What the task asks: Extract all lines in the data that contain the word "Chillies".

Material provided:
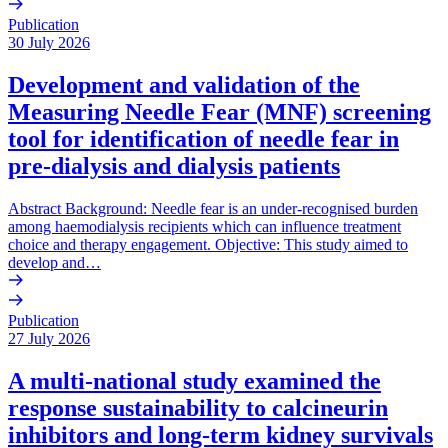
Publication
30 July 2026
Development and validation of the
Measuring Needle Fear (MNF) screening
tool for identification of needle fear in
pre-dialysis and dialysis patients
Abstract Background: Needle fear is an under-recognised burden
among haemodialysis recipients which can influence treatment
choice and therapy engagement. Objective: This study aimed to
develop and…
Publication
27 July 2026
A multi-national study examined the
response sustainability to calcineurin
inhibitors and long-term kidney survivals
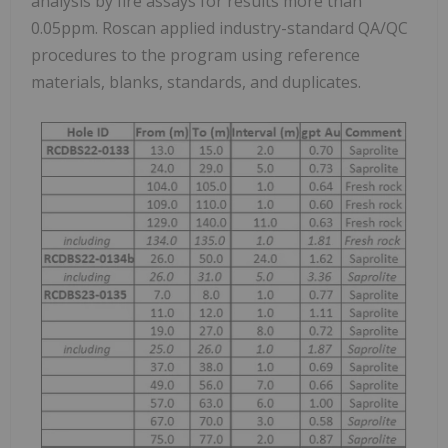
analysis by fire assays for results more than
0.05ppm. Roscan applied industry-standard QA/QC
procedures to the program using reference
materials, blanks, standards, and duplicates.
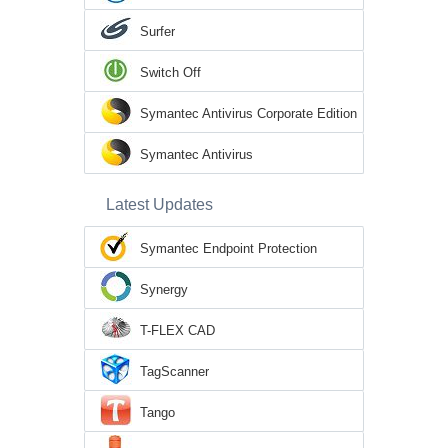
Surfer
Switch Off
Symantec Antivirus Corporate Edition
Symantec Antivirus
Latest Updates
Symantec Endpoint Protection
Synergy
T-FLEX CAD
TagScanner
Tango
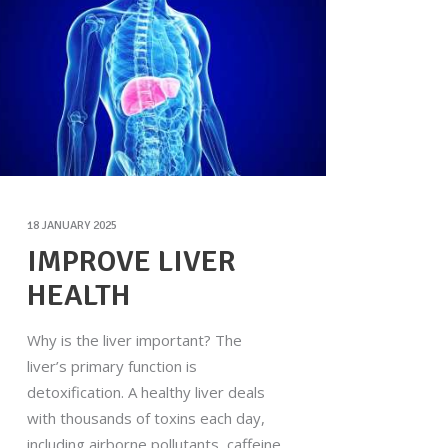
18 JANUARY 2025
IMPROVE LIVER
HEALTH
Why is the liver important? The
liver’s primary function is
detoxification. A healthy liver deals
with thousands of toxins each day,
including airborne pollutants, caffeine,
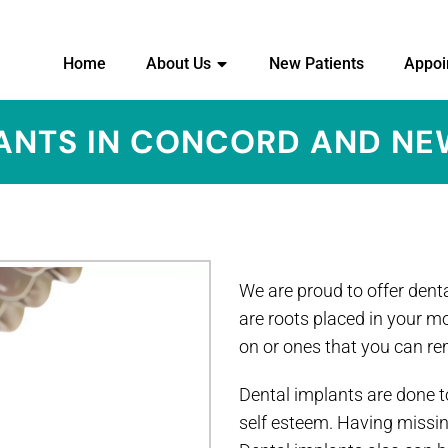
Home
About Us
New Patients
Appoi
ANTS IN CONCORD AND N
We are proud to offer denta
are roots placed in your m
on or ones that you can r
Dental implants are done to
self esteem. Having missin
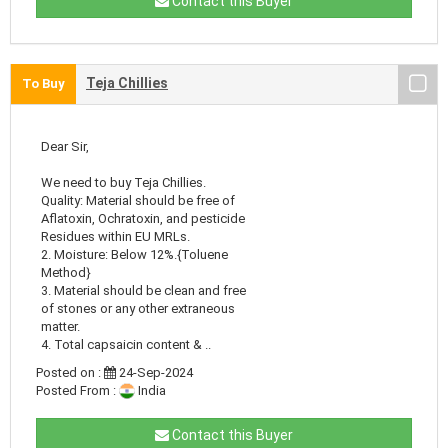
Contact this Buyer
Teja Chillies
To Buy
Dear Sir,
We need to buy Teja Chillies.
Quality: Material should be free of
Aflatoxin, Ochratoxin, and pesticide
Residues within EU MRLs.
2. Moisture: Below 12%.{Toluene
Method}
3. Material should be clean and free
of stones or any other extraneous
matter.
4. Total capsaicin content & ..
Posted on :
24-Sep-2024
Posted From :
India
Contact this Buyer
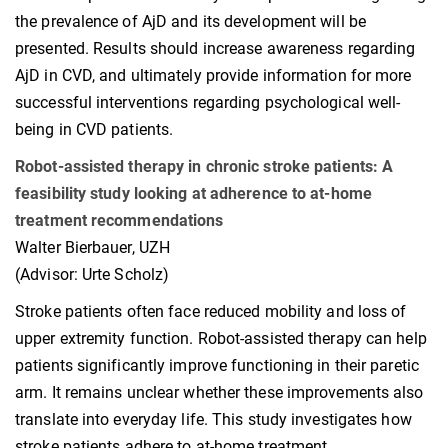
the prevalence of AjD and its development will be
presented. Results should increase awareness regarding
AjD in CVD, and ultimately provide information for more
successful interventions regarding psychological well-
being in CVD patients.
Robot-assisted therapy in chronic stroke patients: A
feasibility study looking at adherence to at-home
treatment recommendations
Walter Bierbauer, UZH
(Advisor: Urte Scholz)
Stroke patients often face reduced mobility and loss of
upper extremity function. Robot-assisted therapy can help
patients significantly improve functioning in their paretic
arm. It remains unclear whether these improvements also
translate into everyday life. This study investigates how
stroke patients adhere to at-home treatment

Response below:
Teja Chillies
We need to buy Teja Chillies.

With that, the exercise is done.